Another bloody election – and what is the real reason behind the decision to call it?
The media have by and large swallowed the Theresa May line that the government will have a stronger hand to play when her ministers sit down with their European counterparts to negotiate Brexit. Britain, she asserts, will be in a far better bargaining position if the Europeans see that the government has a clear mandate.
The financial markets were sympathetic to these arguments, too, especially the pound, which yesterday rose to a six-month high on the news, although shares prices suffered a typical wobble. The markets are said to anticipate political outcomes, but that’s an old adage and old adages these days seem less likely to be stone-cold certainties than brand new paradigms.
I can’t help wondering, all the while, whether there might have been other, hidden reasons behind the decision.
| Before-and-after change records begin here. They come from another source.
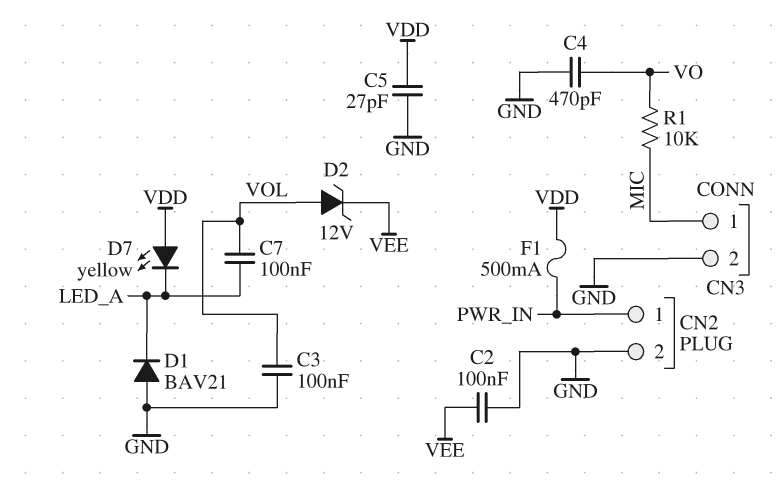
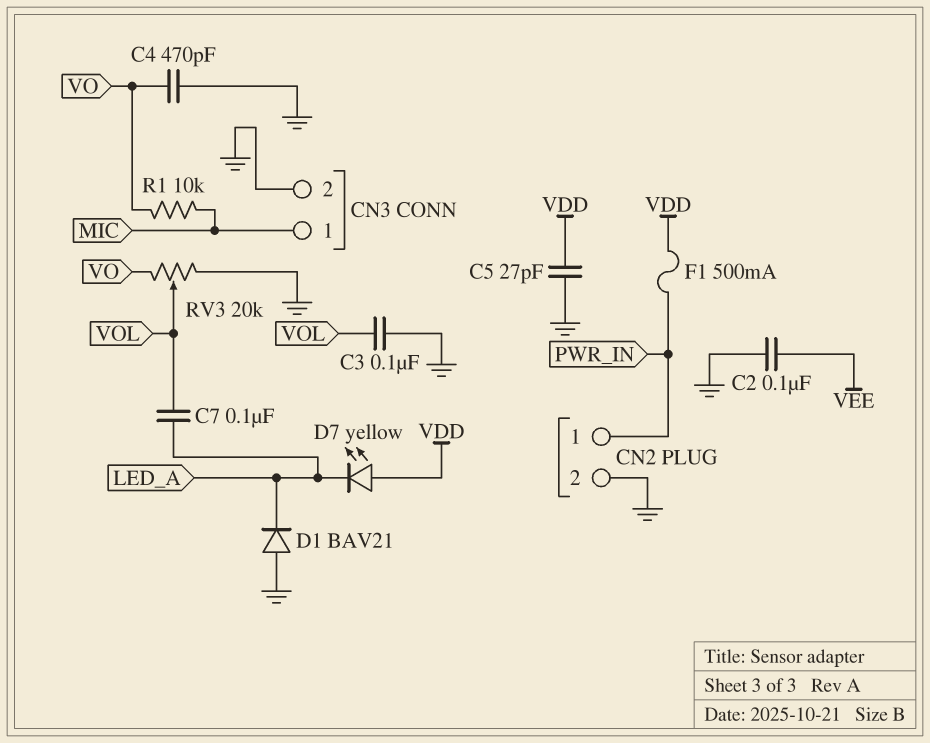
D2: zener 12V (A VOL, K VEE) -> none
RV3: none -> 20k (GND, VO, wiper VOL)

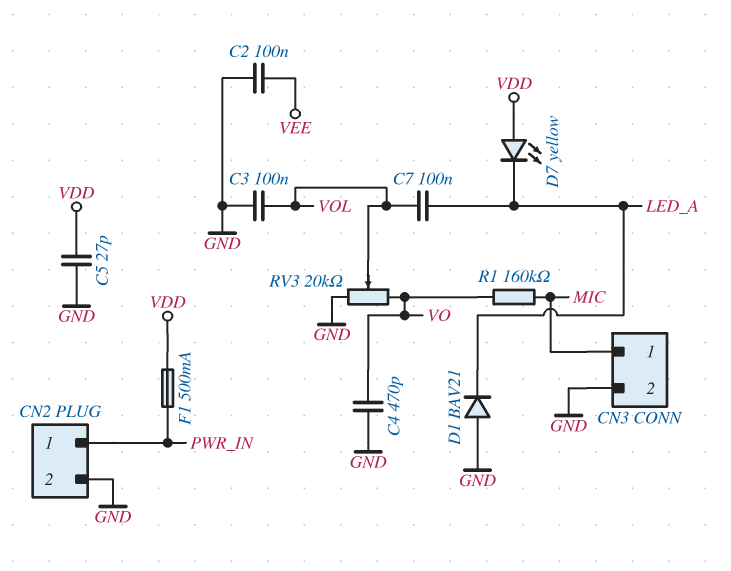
R1: 10k (MIC, VO) -> 160k (MIC, VO)

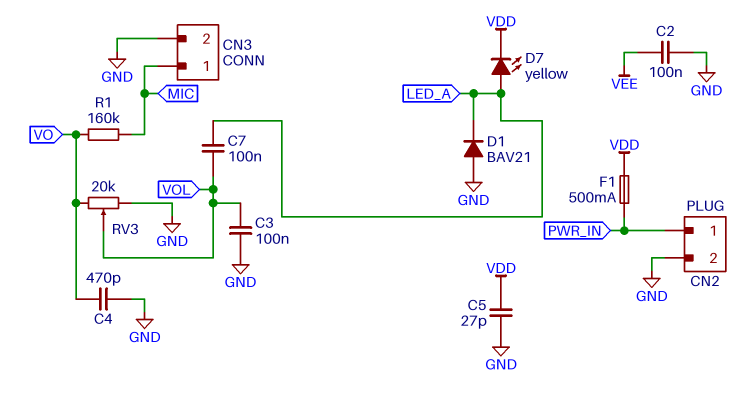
D7: LED yellow (A VDD, K LED_A) -> LED yellow (A LED_A, K VDD)

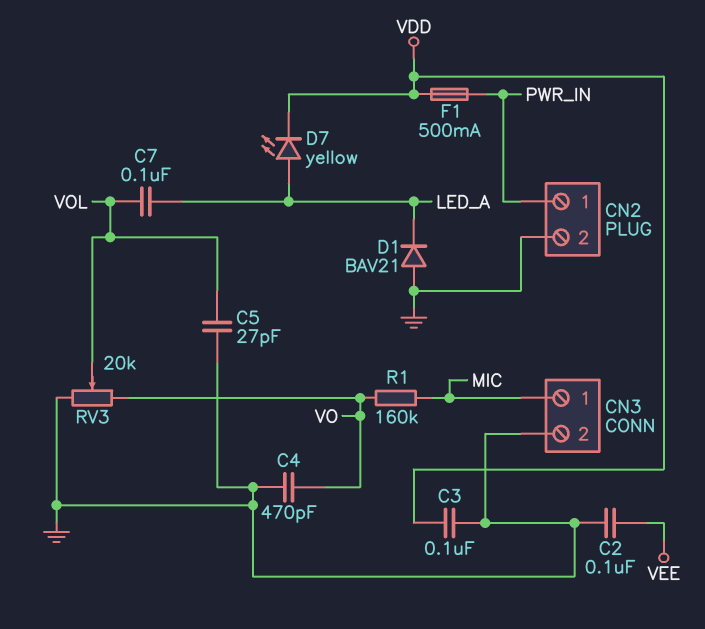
C3: 100nF (GND, VOL) -> 100nF (GND, VDD)
C5: 27pF (GND, VDD) -> 27pF (GND, VOL)

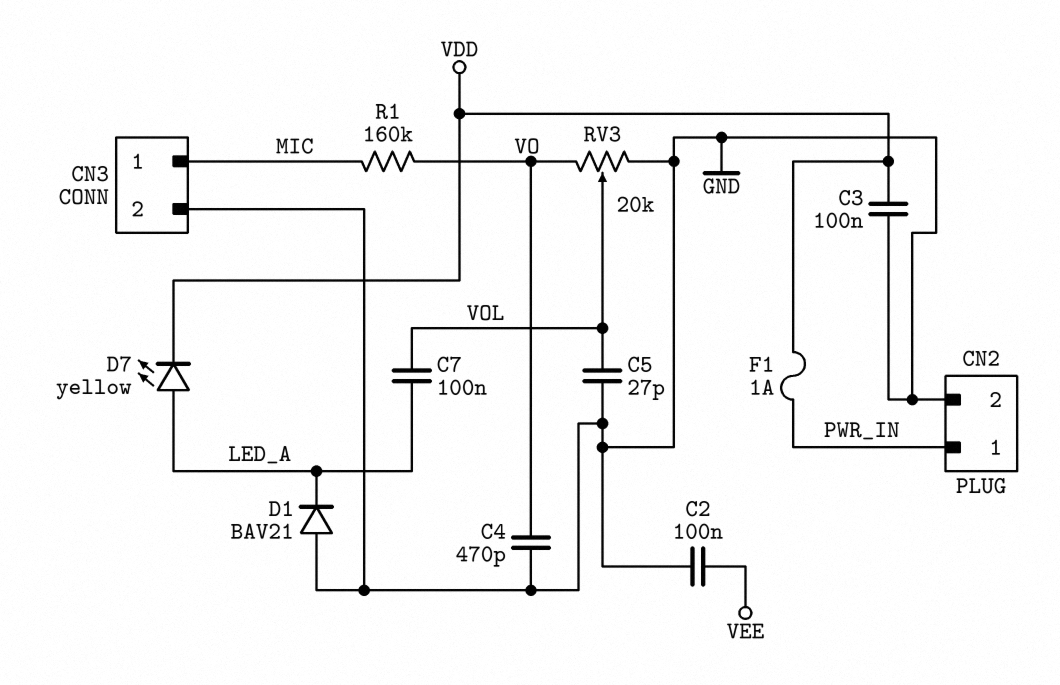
F1: 500mA (PWR_IN, VDD) -> 1A (PWR_IN, VDD)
I can think of two.
First, Britain is likely to suffer from a severe bout of inflation next year, and perhaps for some years after that, a cheaper pound one of the contributing factors. Another influence would be indications that the EU has stuck to the hard negotiating line that it has been threatening from the start. A weak currency combined with a bad deal would not, in electoral terms, be good for the governing party, of whatever political colour.
Better, then, May might have been thinking out loud on her walks in the Welsh hills, to have an election now, when the economy is growing, and consumer confidence is high, than two or thee years from now when the excrement starts to collide with the air distributor.
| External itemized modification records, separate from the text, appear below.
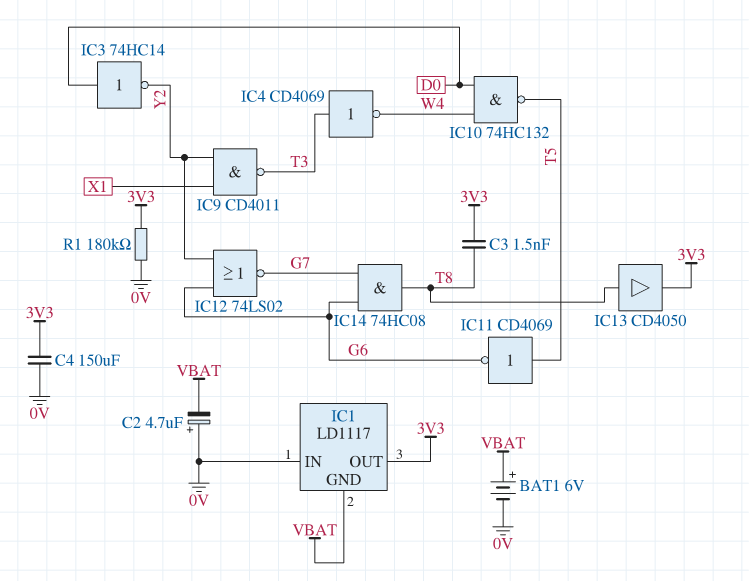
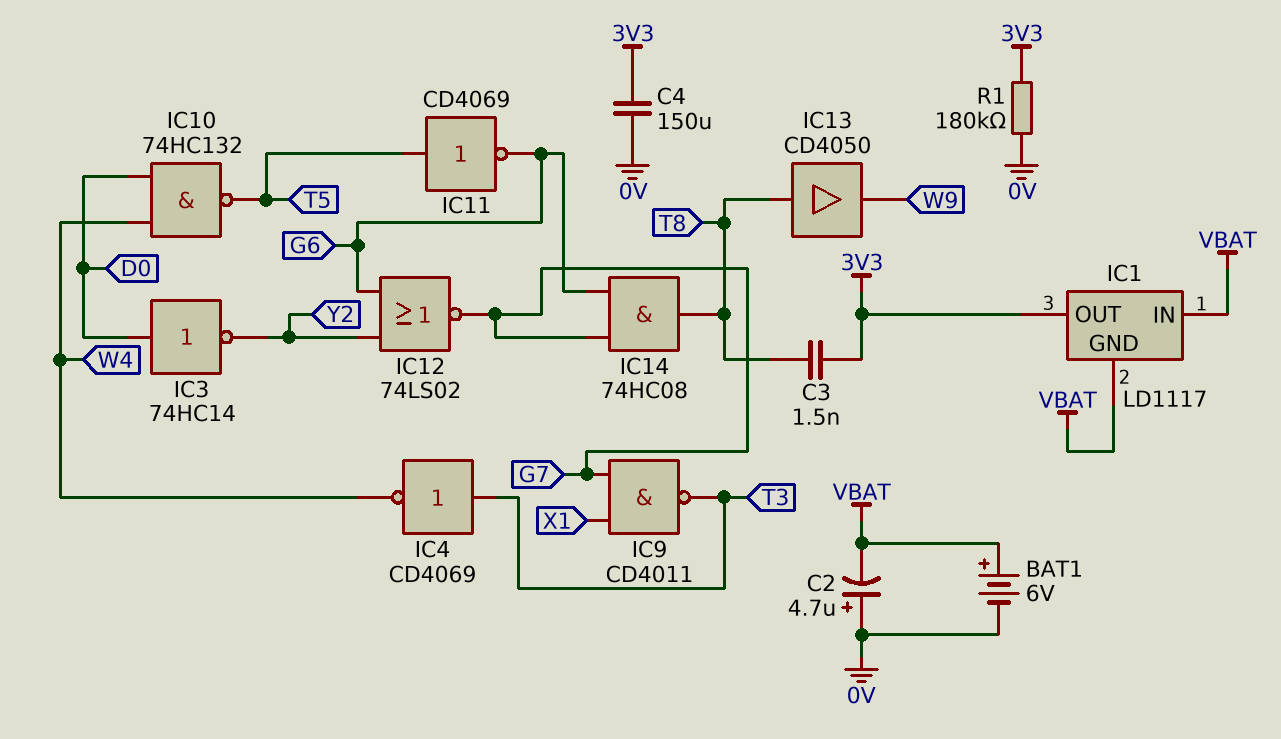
IC1 pin IN: 0V -> VBAT
IC9: NAND CD4011 (in X1, in Y2, out T3) -> NAND CD4011 (in G7, in X1, out T3)
IC13: buffer CD4050 (in T8, out 3V3) -> buffer CD4050 (in T8, out W9)

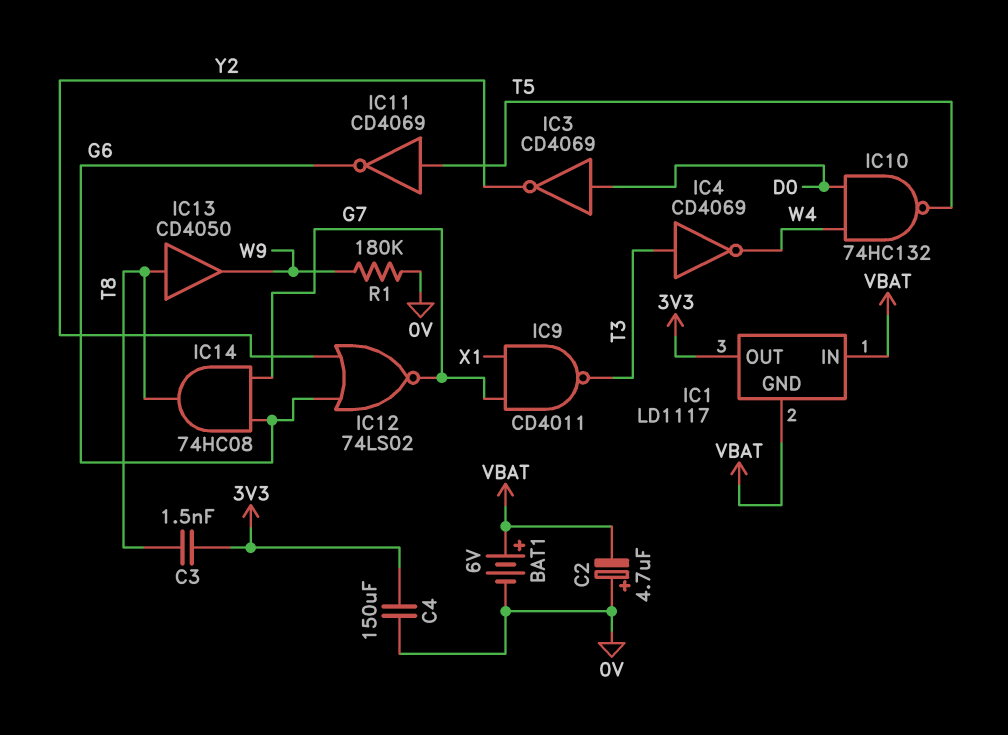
IC3: NOT 74HC14 (in D0, out Y2) -> NOT CD4069 (in D0, out Y2)
R1: 180k (0V, 3V3) -> 180k (0V, W9)

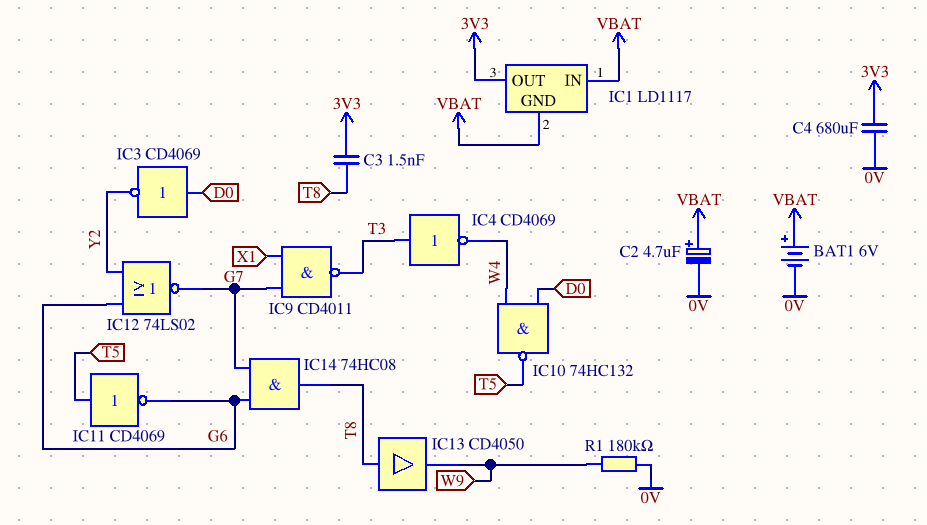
C2: 4.7uF (plus 0V, minus VBAT) -> 4.7uF (plus VBAT, minus 0V)
C4: 150uF (0V, 3V3) -> 680uF (0V, 3V3)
All this may bespeak an unjustified cynicism.
The unarguable facts, it has to be said, are that May’s best chance of getting herself elected in her own right is to have a vote now against an already weak and evidently still weakening opposition under a man who would somehow find a way not to lead his party to victory even if Mrs. May and her husband were found to have been the secret owners of a house of ill-repute in Maidenhead. Or indeed if it were to be discovered that she had been engaged in a torrid secret affair with Nigel Farage.
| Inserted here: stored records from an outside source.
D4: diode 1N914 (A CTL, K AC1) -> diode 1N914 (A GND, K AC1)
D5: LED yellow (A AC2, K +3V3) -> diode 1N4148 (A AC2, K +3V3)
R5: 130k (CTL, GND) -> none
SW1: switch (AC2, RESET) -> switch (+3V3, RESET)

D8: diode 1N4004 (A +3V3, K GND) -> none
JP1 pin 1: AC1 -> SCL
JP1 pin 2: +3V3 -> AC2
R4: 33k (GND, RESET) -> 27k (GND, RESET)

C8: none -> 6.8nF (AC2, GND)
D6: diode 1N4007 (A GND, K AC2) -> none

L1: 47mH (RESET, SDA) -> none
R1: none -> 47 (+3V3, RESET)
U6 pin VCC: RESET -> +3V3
On all the present polling evidence the Tories will romp home with a greatly enlarged majority. The polls have not performed commendably of late years – though not as badly as has been attributed to them – but a Tory lead of twenty points seems unassailable, especially as the UK Independence Party, having lost an empire but not yet found a role, to quote the late Dean Acheson, seems to be in terminal decline.
If there is to be any uncertainty, it may derive from the effects of a low turnout. This is Britain’s fourth national election in as many years, if the European parliamentary elections are included, and the voters are entitled to be suffering a case of political ennui. Besides, the Referendum will be a hard act to follow in terms of commitment and passion. But then again, the missing voters are more likely to come from the Labour side than the Conservative.
So, once more into the breach, dear friends, and let’s hope that we will not be in Brussels closing the wall up with our English dead.